What’s in the bag?
Before we get to the sound, though, let’s look at the overall package, because that’s changed too – and for the better. The Aten comes housed in a large canvas-type hard shell zip-up case, with the different accessories and earpieces securely wedged into custom foam cut-outs.
Along with the earpieces you get a large selection of silicone and foam eartips, so you’re almost guaranteed a good fit out the box (although I always recommend buying aftermarket tips anyway). Like the Zenith, the Aten comes with two cables – one terminated with an angled 3.5mm single-ended connector, the other 2.5mm TRRS – an absolute must at this price point. Unlike the Zenith, however, both cables have been given a major upgrade, with custom-made single crystal braided copper and conveniently shaped arches around the ears, and are of much higher quality than the thin, rubbery cables that were included with the R1 and Zenith.
The new filter system means two sets of aluminium filter holders are now included as standard, instead of just the one with the Zenith. Whereas I felt that the Zenith left me wanting a little more in terms of package quality for the price, the Aten does not. Perhaps the inclusion of a smaller case to house just the earpieces and cables would be welcome, but the larger case is small enough to be portable.
Fit and comfort
There was always something a little odd about the shape of the Zenith that made them just a bit too unwieldly when worn. Though the steampunk look was ‘cool’, the Zenith’s twistable knob (used to open or close the port behind the drivers) meant the overall look was not only bizarre, but made it all but impossible to use them lying on your side or under a beanie or hat that covered your ears.

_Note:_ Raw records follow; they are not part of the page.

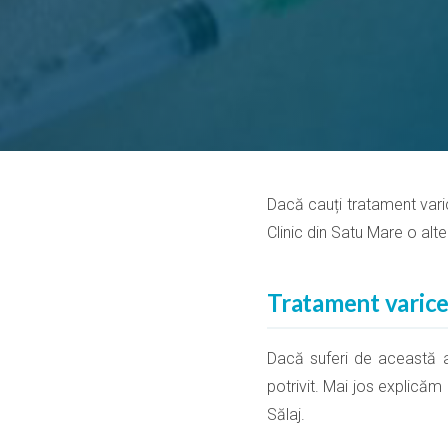
Dacă cauți tratament varice
Clinic din Satu Mare o alte
Tratament varice S
Dacă suferi de această af
potrivit. Mai jos explicăm
Sălaj.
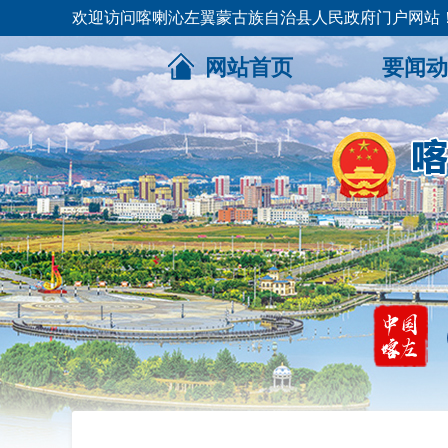
欢迎访问喀喇沁左翼蒙古族自治县人民政府门户网站
网站首页
要闻动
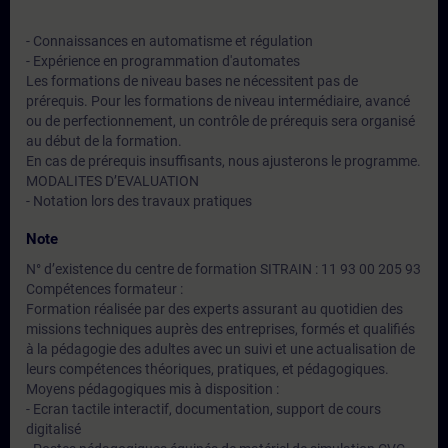
- Connaissances en automatisme et régulation
- Expérience en programmation d'automates
Les formations de niveau bases ne nécessitent pas de
prérequis. Pour les formations de niveau intermédiaire, avancé
ou de perfectionnement, un contrôle de prérequis sera organisé
au début de la formation.
En cas de prérequis insuffisants, nous ajusterons le programme.
MODALITES D’EVALUATION
- Notation lors des travaux pratiques
Note
N° d’existence du centre de formation SITRAIN : 11 93 00 205 93
Compétences formateur :
Formation réalisée par des experts assurant au quotidien des
missions techniques auprès des entreprises, formés et qualifiés
à la pédagogie des adultes avec un suivi et une actualisation de
leurs compétences théoriques, pratiques, et pédagogiques.
Moyens pédagogiques mis à disposition :
- Ecran tactile interactif, documentation, support de cours
digitalisé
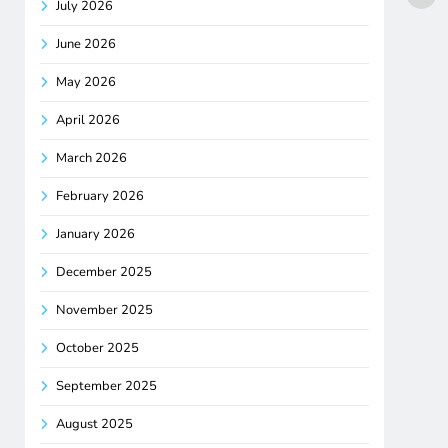
July 2026
June 2026
May 2026
April 2026
March 2026
February 2026
January 2026
December 2025
November 2025
October 2025
September 2025
August 2025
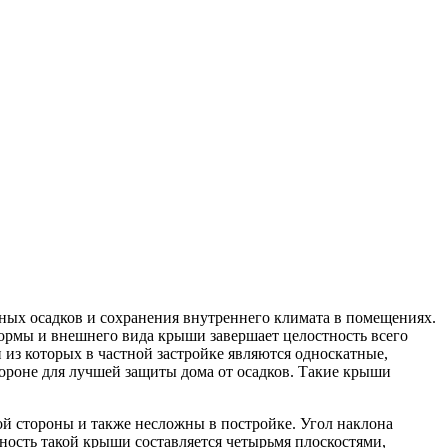
рных осадков и сохранения внутреннего климата в помещениях.
ормы и внешнего вида крыши завершает целостность всего
из которых в частной застройке являются односкатные,
ороне для лучшей защиты дома от осадков. Такие крыши
й стороны и также несложны в постройке. Угол наклона
ность такой крыши составляется четырьмя плоскостями,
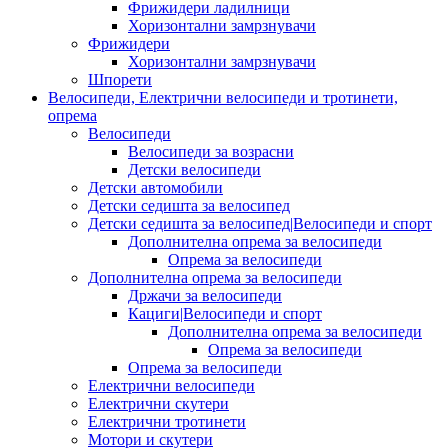
Фрижидери ладилници
Хоризонтални замрзнувачи
Фрижидери
Хоризонтални замрзнувачи
Шпорети
Велосипеди, Електрични велосипеди и тротинети,
опрема
Велосипеди
Велосипеди за возрасни
Детски велосипеди
Детски автомобили
Детски седишта за велосипед
Детски седишта за велосипед|Велосипеди и спорт
Дополнителна опрема за велосипеди
Опрема за велосипеди
Дополнителна опрема за велосипеди
Држачи за велосипеди
Кациги|Велосипеди и спорт
Дополнителна опрема за велосипеди
Опрема за велосипеди
Опрема за велосипеди
Електрични велосипеди
Електрични скутери
Електрични тротинети
Мотори и скутери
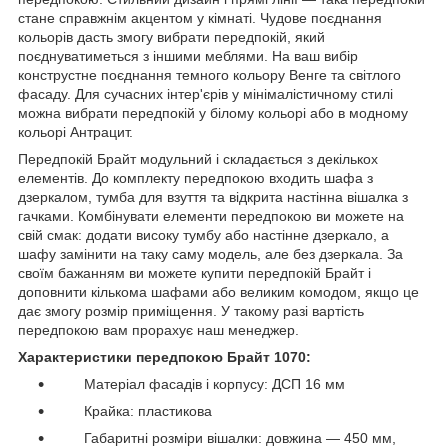
стане справжнім акцентом у кімнаті. Чудове поєднання
кольорів дасть змогу вибрати передпокій, який
поєднуватиметься з іншими меблями. На ваш вибір
конструстне поєднання темного кольору Венге та світлого
фасаду. Для сучасних інтер'єрів у мінімалістичному стилі
можна вибрати передпокій у білому кольорі або в модному
кольорі Антрацит.
Передпокій Брайт модульний і складається з декількох
елементів. До комплекту передпокою входить шафа з
дзеркалом, тумба для взуття та відкрита настінна вішалка з
гачками. Комбінувати елементи передпокою ви можете на
свій смак: додати високу тумбу або настінне дзеркало, а
шафу замінити на таку саму модель, але без дзеркала. За
своїм бажанням ви можете купити передпокій Брайт і
доповнити кількома шафами або великим комодом, якщо це
дає змогу розмір приміщення. У такому разі вартість
передпокою вам прорахує наш менеджер.
Характеристики передпокою Брайт 1070:
Матеріал фасадів і корпусу: ДСП 16 мм
Крайка: пластикова
Габаритні розміри вішалки: довжина — 450 мм,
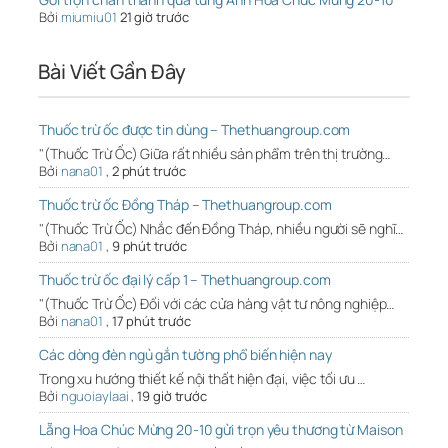
Bởi
miumiu01
21 giờ trước
Bài Viết Gần Đây
Thuốc trừ ốc được tin dùng – Thethuangroup.com
"(Thuốc Trừ Ốc) Giữa rất nhiều sản phẩm trên thị trường…
Bởi
nana01
,
2 phút trước
Thuốc trừ ốc Đồng Tháp – Thethuangroup.com
"(Thuốc Trừ Ốc) Nhắc đến Đồng Tháp, nhiều người sẽ nghĩ…
Bởi
nana01
,
9 phút trước
Thuốc trừ ốc đại lý cấp 1 – Thethuangroup.com
"(Thuốc Trừ Ốc) Đối với các cửa hàng vật tư nông nghiệp…
Bởi
nana01
,
17 phút trước
Các dòng đèn ngủ gắn tường phổ biến hiện nay
Trong xu hướng thiết kế nội thất hiện đại, việc tối ưu …
Bởi
nguoiaylaai
,
19 giờ trước
Lẵng Hoa Chúc Mừng 20-10 gửi trọn yêu thương từ Maison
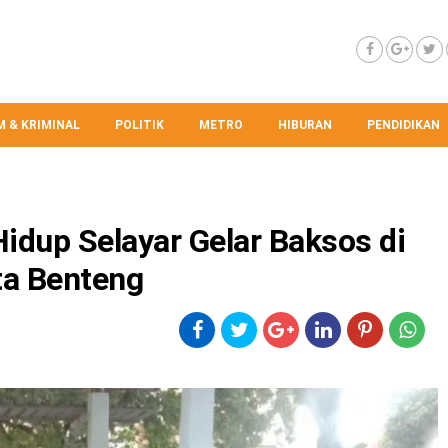
 & KRIMINAL
POLITIK
METRO
HIBURAN
PENDIDIKAN
idup Selayar Gelar Baksos di
ta Benteng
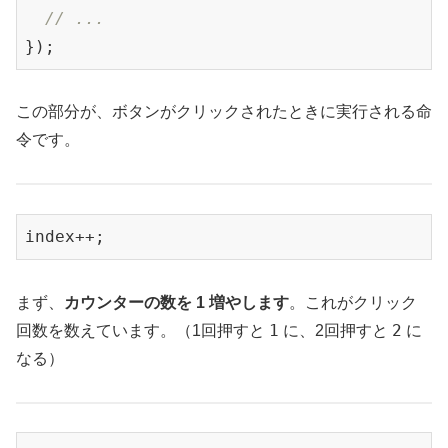
// ...
});
この部分が、ボタンがクリックされたときに実行される命
令です。
index++;
まず、
カウンターの数を 1 増やします
。これがクリック
1
2
回数を数えています。（1回押すと
に、2回押すと
に
なる）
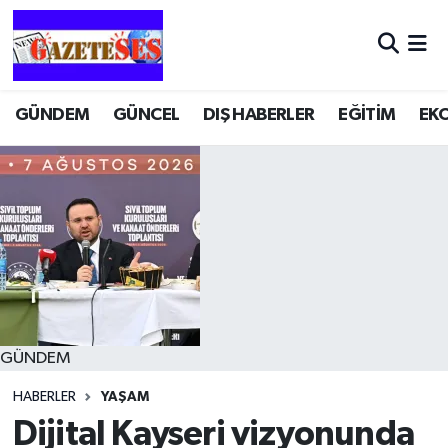
GÜNDEM
GÜNCEL
DIŞ HABERLER
EĞİTİM
EK
GÜNDEM
HABERLER
YAŞAM
Dijital Kayseri vizyonunda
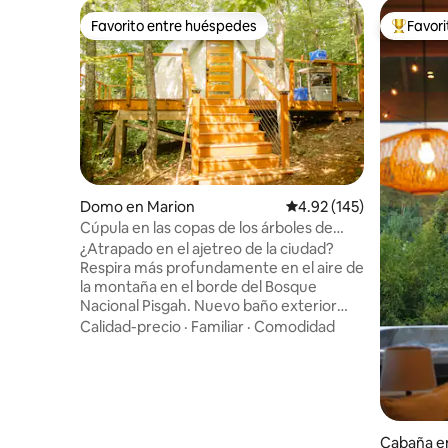
Favorito entre huéspedes
Favor
Favorito entre huéspedes
Favorito
Domo en Marion
Calificación promedio: 
4.92 (145)
Cúpula en las copas de los árboles de
abril • Vistas a Blue Ridge, cascada
¿Atrapado en el ajetreo de la ciudad?
Respira más profundamente en el aire de
la montaña en el borde del Bosque
Nacional Pisgah. Nuevo baño exterior
privado (2025). Camina por 3 pintorescos
Calidad-precio
·
Familiar
·
Comodidad
senderos con cascada cercanos o
tómate un café caliente desde tu cama
tamaño king con vistas a las Montañas
Negras. Ubíquense en el centro de
nuestra terraza elevada personalizada
con vistas al Bosque Nacional Pisgah.
Cabaña en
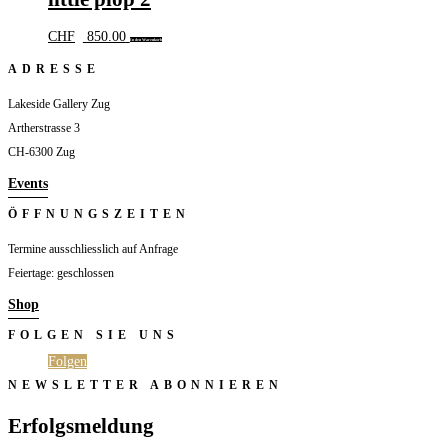
CHF
850.00
In den Warenkorb
ADRESSE
Lakeside Gallery Zug
Artherstrasse 3
CH-6300 Zug
Events
ÖFFNUNGSZEITEN
Termine ausschliesslich auf Anfrage
Feiertage: geschlossen
Shop
FOLGEN SIE UNS
Folgen
Folgen
NEWSLETTER ABONNIEREN
Erfolgsmeldung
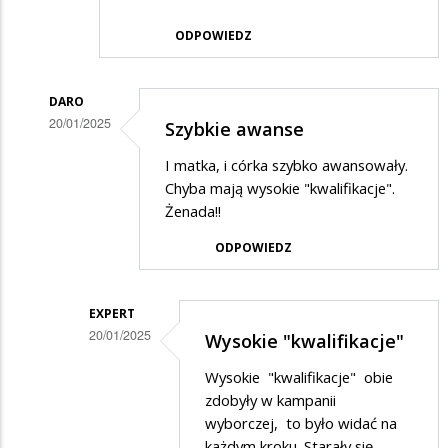
ODPOWIEDZ
DARO
20/01/2025
Szybkie awanse
Dodane
I matka, i córka szybko awansowały.
przez
Chyba mają wysokie "kwalifikacje".
NIK
Żenada!!
w
ODPOWIEDZ
odpowiedzi
na
EXPERT
Tło
20/01/2025
Wysokie "kwalifikacje"
zdjęcia
Dodane
Wysokie "kwalifikacje" obie
przez
zdobyły w kampanii
DARO
wyborczej, to było widać na
każdym kroku. Starały się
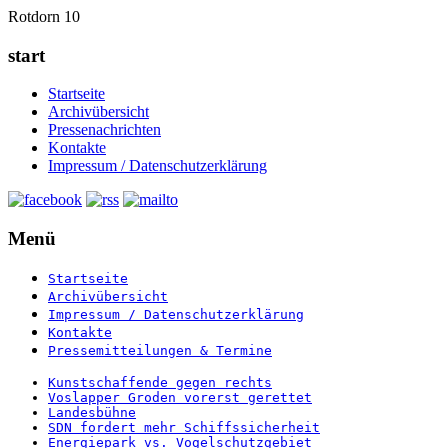
Rotdorn 10
start
Startseite
Archivübersicht
Pressenachrichten
Kontakte
Impressum / Datenschutzerklärung
Menü
Startseite
Archivübersicht
Impressum / Datenschutzerklärung
Kontakte
Pressemitteilungen & Termine
Kunstschaffende gegen rechts
Voslapper Groden vorerst gerettet
Landesbühne
SDN fordert mehr Schiffssicherheit
Energiepark vs. Vogelschutzgebiet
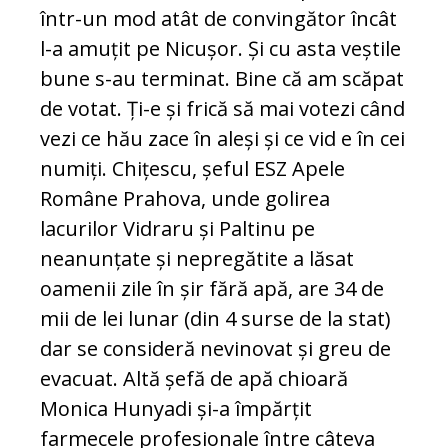
într-un mod atât de convingător încât
l-a amuțit pe Nicușor. Și cu asta veștile
bune s-au terminat. Bine că am scăpat
de votat. Ți-e și frică să mai votezi când
vezi ce hău zace în aleși și ce vid e în cei
numiți. Chițescu, șeful ESZ Apele
Române Prahova, unde golirea
lacurilor Vidraru și Paltinu pe
neanunțate și nepregătite a lăsat
oamenii zile în șir fără apă, are 34 de
mii de lei lunar (din 4 surse de la stat)
dar se consideră nevinovat și greu de
evacuat. Altă șefă de apă chioară
Monica Hunyadi și-a împărțit
farmecele profesionale între câteva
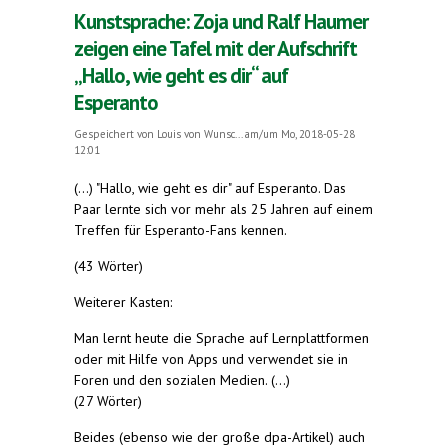
Kunstsprache: Zoja und Ralf Haumer
zeigen eine Tafel mit der Aufschrift
„Hallo, wie geht es dir“ auf
Esperanto
Gespeichert von
Louis von Wunsc...
am/um Mo, 2018-05-28
12:01
(...) "Hallo, wie geht es dir" auf Esperanto. Das
Paar lernte sich vor mehr als 25 Jahren auf einem
Treffen für Esperanto-Fans kennen.
(43 Wörter)
Weiterer Kasten:
Man lernt heute die Sprache auf Lernplattformen
oder mit Hilfe von Apps und verwendet sie in
Foren und den sozialen Medien. (...)
(27 Wörter)
Beides (ebenso wie der große dpa-Artikel) auch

The Aten, in comparison, eschews the twisting knob and cover for a stainless-steel mesh grille that not only looks more appealing, but also takes away the nagging desire to constantly open and close the port to find the ‘perfect’ sound. Surrounded by a yellow gold frame, the Aten is more Bumblebee than Mad Max, and in a good way too. It’s immediately more modern and stylish, looks far less conspicuous when worn, and even though not the smallest fit-wise, I can comfortably lie down with them and almost forget they’re there.
Some of the sharper edges of the Zenith earpieces have also been smoothed over, and the slightly longer nozzle (a result of the new two-part filter system) means it’s easier to get a good seal without jamming the earpieces into your skull. Along with the round-the-ear cable guides that make a big difference to the ease of fit, I’d say the consistent improvements make for a much better experience than simply the sum of the new parts.